▸ EXERCISE PROMPT
Provide a verbatim copy of all the records below, leaving the images out.

▸ PROVIDED RECORDS
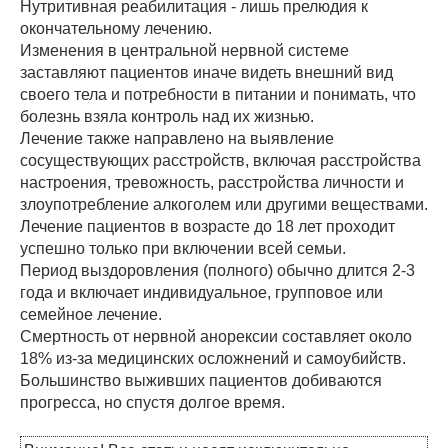
Нутритивная реабилитация - лишь прелюдия к
окончательному лечению.
Изменения в центральной нервной системе
заставляют пациентов иначе видеть внешний вид
своего тела и потребности в питании и понимать, что
болезнь взяла контроль над их жизнью.
Лечение также направлено на выявление
сосуществующих расстройств, включая расстройства
настроения, тревожность, расстройства личности и
злоупотребление алкоголем или другими веществами.
Лечение пациентов в возрасте до 18 лет проходит
успешно только при включении всей семьи.
Период выздоровления (полного) обычно длится 2-3
года и включает индивидуальное, групповое или
семейное лечение.
Смертность от нервной анорексии составляет около
18% из-за медицинских осложнений и самоубийств.
Большинство выживших пациентов добиваются
прогресса, но спустя долгое время.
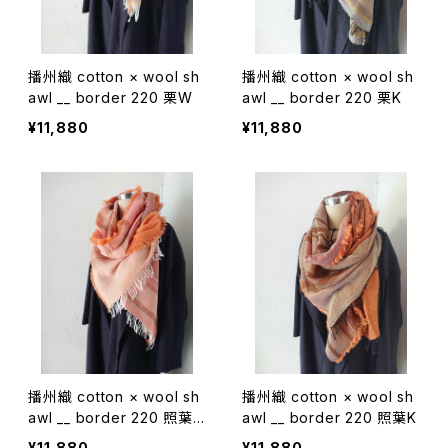
播州織 cotton × wool sh
播州織 cotton × wool sh
awl __ border 220 栗W
awl __ border 220 栗K
¥11,880
¥11,880
播州織 cotton × wool sh
播州織 cotton × wool sh
awl __ border 220 照葉
awl __ border 220 照葉K
W
¥11,880
¥11,880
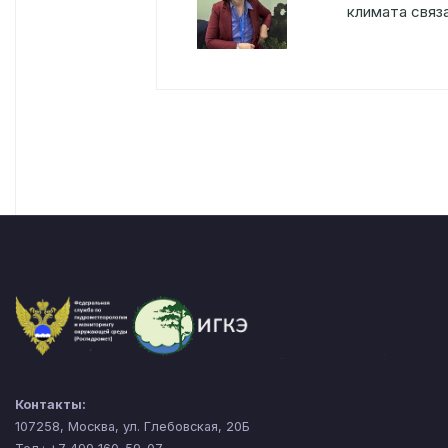
климата связ
Контакты:
107258, Москва, ул. Глебовская, 20Б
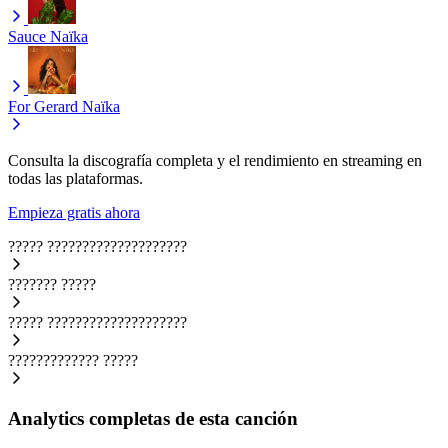
Sauce
Naïka
For Gerard
Naïka
Consulta la discografía completa y el rendimiento en streaming en
todas las plataformas.
Empieza gratis ahora
?????
????????????????????
???????
?????
?????
????????????????????
?????????????
?????
Analytics completas de esta canción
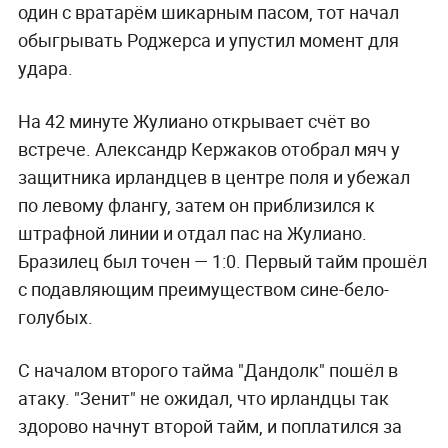
один с вратарём шикарным пасом, тот начал
обыгрывать Роджерса и упустил момент для
удара.
На 42 минуте Жулиано открывает счёт во
встрече. Александр Кержаков отобрал мяч у
защитника ирландцев в центре поля и убежал
по левому флангу, затем он приблизился к
штрафной линии и отдал пас на Жулиано.
Бразилец был точен — 1:0. Первый тайм прошёл
с подавляющим преимуществом сине-бело-
голубых.
С началом второго тайма "Дандолк" пошёл в
атаку. "Зенит" не ожидал, что ирландцы так
здорово начнут второй тайм, и поплатился за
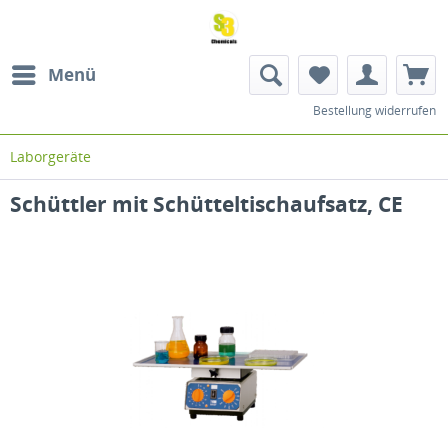
Menü
Bestellung widerrufen
Laborgeräte
Schüttler mit Schütteltischaufsatz, CE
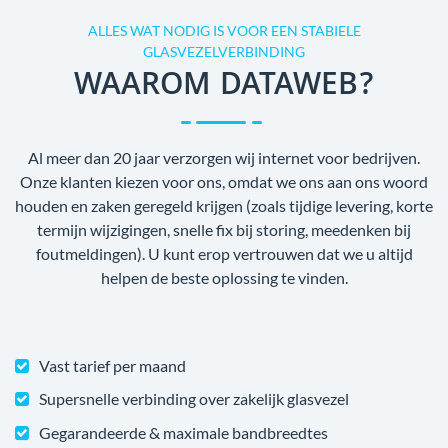
ALLES WAT NODIG IS VOOR EEN STABIELE
GLASVEZELVERBINDING
WAAROM DATAWEB?
Al meer dan 20 jaar verzorgen wij internet voor bedrijven.
Onze klanten kiezen voor ons, omdat we ons aan ons woord
houden en zaken geregeld krijgen (zoals tijdige levering, korte
termijn wijzigingen, snelle fix bij storing, meedenken bij
foutmeldingen). U kunt erop vertrouwen dat we u altijd
helpen de beste oplossing te vinden.
Vast tarief per maand
Supersnelle verbinding over zakelijk glasvezel
Gegarandeerde & maximale bandbreedtes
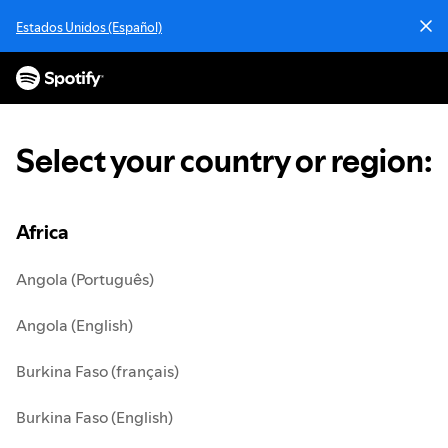
S
Estados Unidos (Español)
k
i
p
t
o
c
Select your country or region
:
o
n
t
e
Africa
n
t
Angola (Português)
Angola (English)
Burkina Faso (français)
Burkina Faso (English)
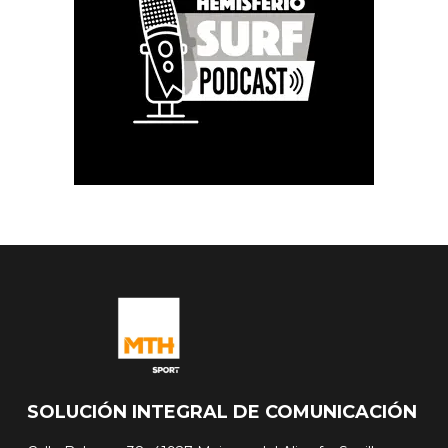
SOLUCIÓN INTEGRAL DE COMUNICACIÓN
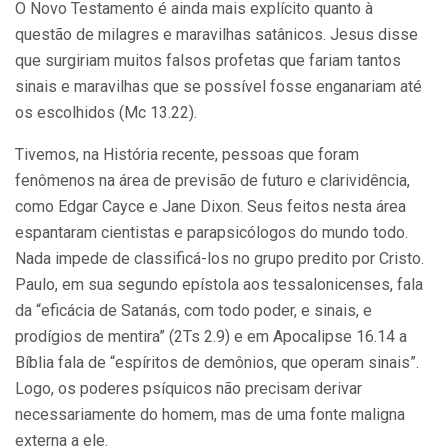
O Novo Testamento é ainda mais explícito quanto à
questão de milagres e maravilhas satânicos. Jesus disse
que surgiriam muitos falsos profetas que fariam tantos
sinais e maravilhas que se possível fosse enganariam até
os escolhidos (Mc 13.22).
Tivemos, na História recente, pessoas que foram
fenômenos na área de previsão de futuro e clarividência,
como Edgar Cayce e Jane Dixon. Seus feitos nesta área
espantaram cientistas e parapsicólogos do mundo todo.
Nada impede de classificá-los no grupo predito por Cristo.
Paulo, em sua segundo epístola aos tessalonicenses, fala
da “eficácia de Satanás, com todo poder, e sinais, e
prodígios de mentira” (2Ts 2.9) e em Apocalipse 16.14 a
Bíblia fala de “espíritos de demônios, que operam sinais”.
Logo, os poderes psíquicos não precisam derivar
necessariamente do homem, mas de uma fonte maligna
externa a ele.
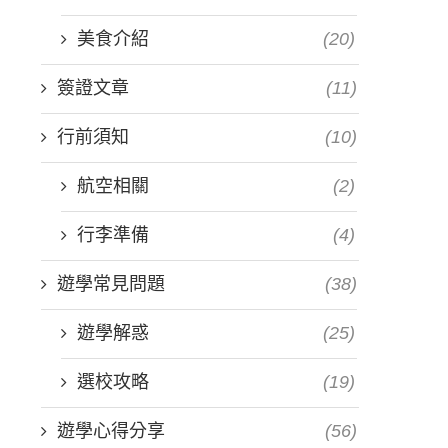
美食介紹
(20)
簽證文章
(11)
行前須知
(10)
航空相關
(2)
行李準備
(4)
遊學常見問題
(38)
遊學解惑
(25)
選校攻略
(19)
遊學心得分享
(56)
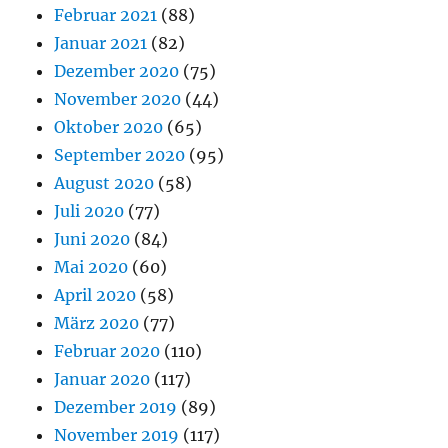
Februar 2021
(88)
Januar 2021
(82)
Dezember 2020
(75)
November 2020
(44)
Oktober 2020
(65)
September 2020
(95)
August 2020
(58)
Juli 2020
(77)
Juni 2020
(84)
Mai 2020
(60)
April 2020
(58)
März 2020
(77)
Februar 2020
(110)
Januar 2020
(117)
Dezember 2019
(89)
November 2019
(117)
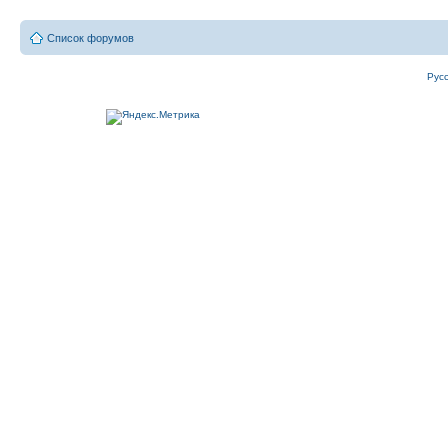
Список форумов
Рус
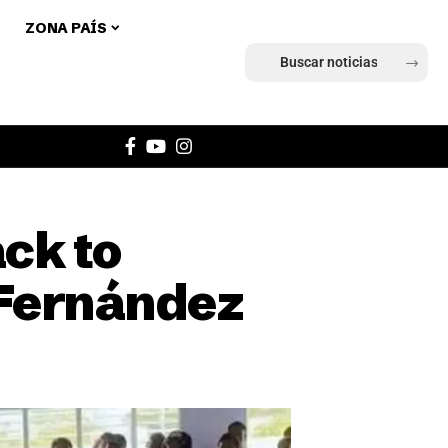
ZONA PAÍS
Ingresar
ck to
 Fernández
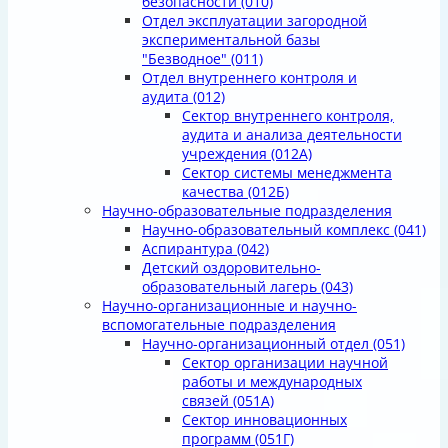
безопасности
(010)
Отдел эксплуатации загородной
экспериментальной базы
"Безводное"
(011)
Отдел внутреннего контроля и
аудита
(012)
Сектор внутреннего контроля,
аудита и анализа деятельности
учреждения
(012А)
Сектор системы менеджмента
качества
(012Б)
Научно-образовательные подразделения
Научно-образовательный комплекс
(041)
Аспирантура
(042)
Детский оздоровительно-
образовательный лагерь
(043)
Научно-организационные и научно-
вспомогательные подразделения
Научно-организационный отдел
(051)
Сектор организации научной
работы и международных
связей
(051А)
Сектор инновационных
программ
(051Г)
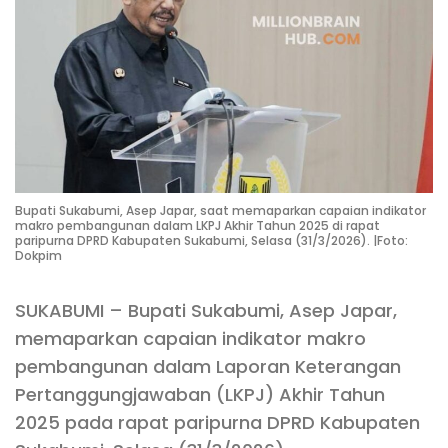
Bupati Sukabumi, Asep Japar, saat memaparkan capaian indikator
makro pembangunan dalam LKPJ Akhir Tahun 2025 di rapat
paripurna DPRD Kabupaten Sukabumi, Selasa (31/3/2026). |Foto:
Dokpim
SUKABUMI – Bupati Sukabumi, Asep Japar,
memaparkan capaian indikator makro
pembangunan dalam Laporan Keterangan
Pertanggungjawaban (LKPJ) Akhir Tahun
2025 pada rapat paripurna DPRD Kabupaten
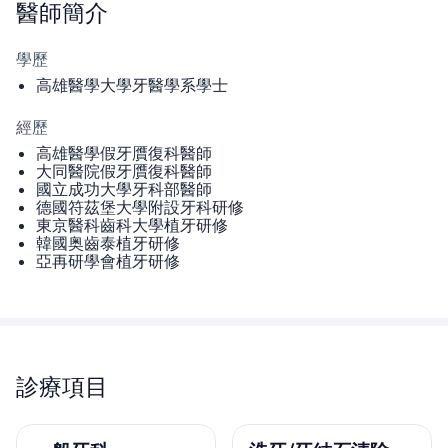
醫師
簡介
學歷
高雄醫學大學牙醫學系學士
經歷
高雄醫學假牙贋復科醫師
大同醫院假牙贋復科醫師
國立成功大學牙科部醫師
德國符茲堡大學附設牙科研修
東京醫科齒科大學植牙研修
韓國奥齒泰植牙研修
亞再研學會植牙研修
診療項目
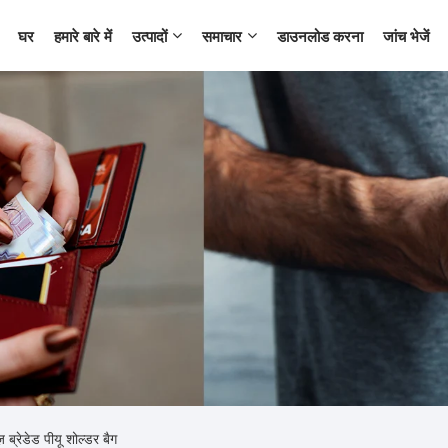
घर
हमारे बारे में
उत्पादों
समाचार
डाउनलोड करना
जांच भेजें
 ब्रेडेड पीयू शोल्डर बैग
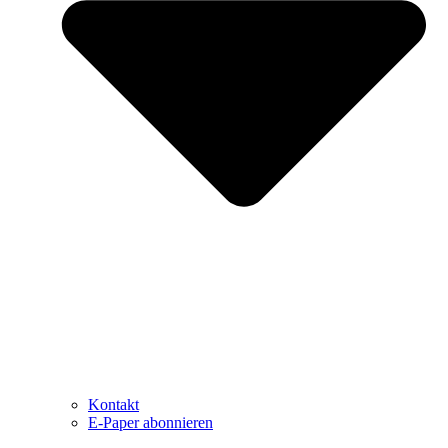
Kontakt
E-Paper abonnieren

▸ RESULT
Нутритивная реабилитация - лишь прелюдия к
окончательному лечению.
Изменения в центральной нервной системе
заставляют пациентов иначе видеть внешний вид
своего тела и потребности в питании и понимать, что
болезнь взяла контроль над их жизнью.
Лечение также направлено на выявление
сосуществующих расстройств, включая расстройства
настроения, тревожность, расстройства личности и
злоупотребление алкоголем или другими веществами.
Лечение пациентов в возрасте до 18 лет проходит
успешно только при включении всей семьи.
Период выздоровления (полного) обычно длится 2-3
года и включает индивидуальное, групповое или
семейное лечение.
Смертность от нервной анорексии составляет около
18% из-за медицинских осложнений и самоубийств.
Большинство выживших пациентов добиваются
прогресса, но спустя долгое время.
播州織 cotton × wool sh
播州織 cotton × wool sh
awl __ border 220 栗W
awl __ border 220 栗K
¥11,880
¥11,880
播州織 cotton × wool sh
播州織 cotton × wool sh
awl __ border 220 照葉
awl __ border 220 照葉K
W
¥11,880
¥11,880
климата связ
Контакты:
107258, Москва, ул. Глебовская, 20Б
Sauce
Naïka
For Gerard
Naïka
Consulta la discografía completa y el rendimiento en streaming en
todas las plataformas.
Empieza gratis ahora
?????
????????????????????
???????
?????
?????
????????????????????
?????????????
?????
Analytics completas de esta canción
один с вратарём шикарным пасом, тот начал
обыгрывать Роджерса и упустил момент для
удара.
На 42 минуте Жулиано открывает счёт во
встрече. Александр Кержаков отобрал мяч у
защитника ирландцев в центре поля и убежал
по левому флангу, затем он приблизился к
штрафной линии и отдал пас на Жулиано.
Бразилец был точен — 1:0. Первый тайм прошёл
с подавляющим преимуществом сине-бело-
голубых.
С началом второго тайма "Дандолк" пошёл в
атаку. "Зенит" не ожидал, что ирландцы так
здорово начнут второй тайм, и поплатился за
Menü
Bestellung widerrufen
Laborgeräte
Schüttler mit Schütteltischaufsatz, CE
ALLES WAT NODIG IS VOOR EEN STABIELE
GLASVEZELVERBINDING
WAAROM DATAWEB?
Al meer dan 20 jaar verzorgen wij internet voor bedrijven.
Onze klanten kiezen voor ons, omdat we ons aan ons woord
houden en zaken geregeld krijgen (zoals tijdige levering, korte
termijn wijzigingen, snelle fix bij storing, meedenken bij
foutmeldingen). U kunt erop vertrouwen dat we u altijd
helpen de beste oplossing te vinden.
Vast tarief per maand
Supersnelle verbinding over zakelijk glasvezel
Gegarandeerde & maximale bandbreedtes
S
Estados Unidos (Español)
k
i
p
t
o
c
Select your country or region
:
o
n
t
e
Africa
n
t
Angola (Português)
Angola (English)
Burkina Faso (français)
Burkina Faso (English)
SOLUCIÓN INTEGRAL DE COMUNICACIÓN
O Novo Testamento é ainda mais explícito quanto à
questão de milagres e maravilhas satânicos. Jesus disse
que surgiriam muitos falsos profetas que fariam tantos
sinais e maravilhas que se possível fosse enganariam até
os escolhidos (Mc 13.22).
Tivemos, na História recente, pessoas que foram
fenômenos na área de previsão de futuro e clarividência,
como Edgar Cayce e Jane Dixon. Seus feitos nesta área
espantaram cientistas e parapsicólogos do mundo todo.
Nada impede de classificá-los no grupo predito por Cristo.
Paulo, em sua segundo epístola aos tessalonicenses, fala
da “eficácia de Satanás, com todo poder, e sinais, e
prodígios de mentira” (2Ts 2.9) e em Apocalipse 16.14 a
Bíblia fala de “espíritos de demônios, que operam sinais”.
Logo, os poderes psíquicos não precisam derivar
necessariamente do homem, mas de uma fonte maligna
externa a ele.
美食介紹
(20)
簽證文章
(11)
行前須知
(10)
航空相關
(2)
行李準備
(4)
遊學常見問題
(38)
遊學解惑
(25)
選校攻略
(19)
遊學心得分享
(56)
Februar 2021
(88)
Januar 2021
(82)
Dezember 2020
(75)
November 2020
(44)
Oktober 2020
(65)
September 2020
(95)
August 2020
(58)
Juli 2020
(77)
Juni 2020
(84)
Mai 2020
(60)
April 2020
(58)
März 2020
(77)
Februar 2020
(110)
Januar 2020
(117)
Dezember 2019
(89)
November 2019
(117)
Список форумов
Рус
ZONA PAÍS
Ingresar
ck to
 Fernández
безопасности
(010)
Отдел эксплуатации загородной
экспериментальной базы
"Безводное"
(011)
Отдел внутреннего контроля и
аудита
(012)
Сектор внутреннего контроля,
аудита и анализа деятельности
учреждения
(012А)
Сектор системы менеджмента
качества
(012Б)
Научно-образовательные подразделения
Научно-образовательный комплекс
(041)
Аспирантура
(042)
Детский оздоровительно-
образовательный лагерь
(043)
Научно-организационные и научно-
вспомогательные подразделения
Научно-организационный отдел
(051)
Сектор организации научной
работы и международных
связей
(051А)
Сектор инновационных
программ
(051Г)
Bupati Sukabumi, Asep Japar, saat memaparkan capaian indikator
makro pembangunan dalam LKPJ Akhir Tahun 2025 di rapat
paripurna DPRD Kabupaten Sukabumi, Selasa (31/3/2026). |Foto:
Dokpim
SUKABUMI – Bupati Sukabumi, Asep Japar,
memaparkan capaian indikator makro
pembangunan dalam Laporan Keterangan
Pertanggungjawaban (LKPJ) Akhir Tahun
2025 pada rapat paripurna DPRD Kabupaten
醫師
簡介
學歷
高雄醫學大學牙醫學系學士
經歷
高雄醫學假牙贋復科醫師
大同醫院假牙贋復科醫師
國立成功大學牙科部醫師
德國符茲堡大學附設牙科研修
東京醫科齒科大學植牙研修
韓國奥齒泰植牙研修
亞再研學會植牙研修
診療項目
घर
हमारे बारे में
उत्पादों
समाचार
डाउनलोड करना
जांच भेजें
 ब्रेडेड पीयू शोल्डर बैग
Kontakt
E-Paper abonnieren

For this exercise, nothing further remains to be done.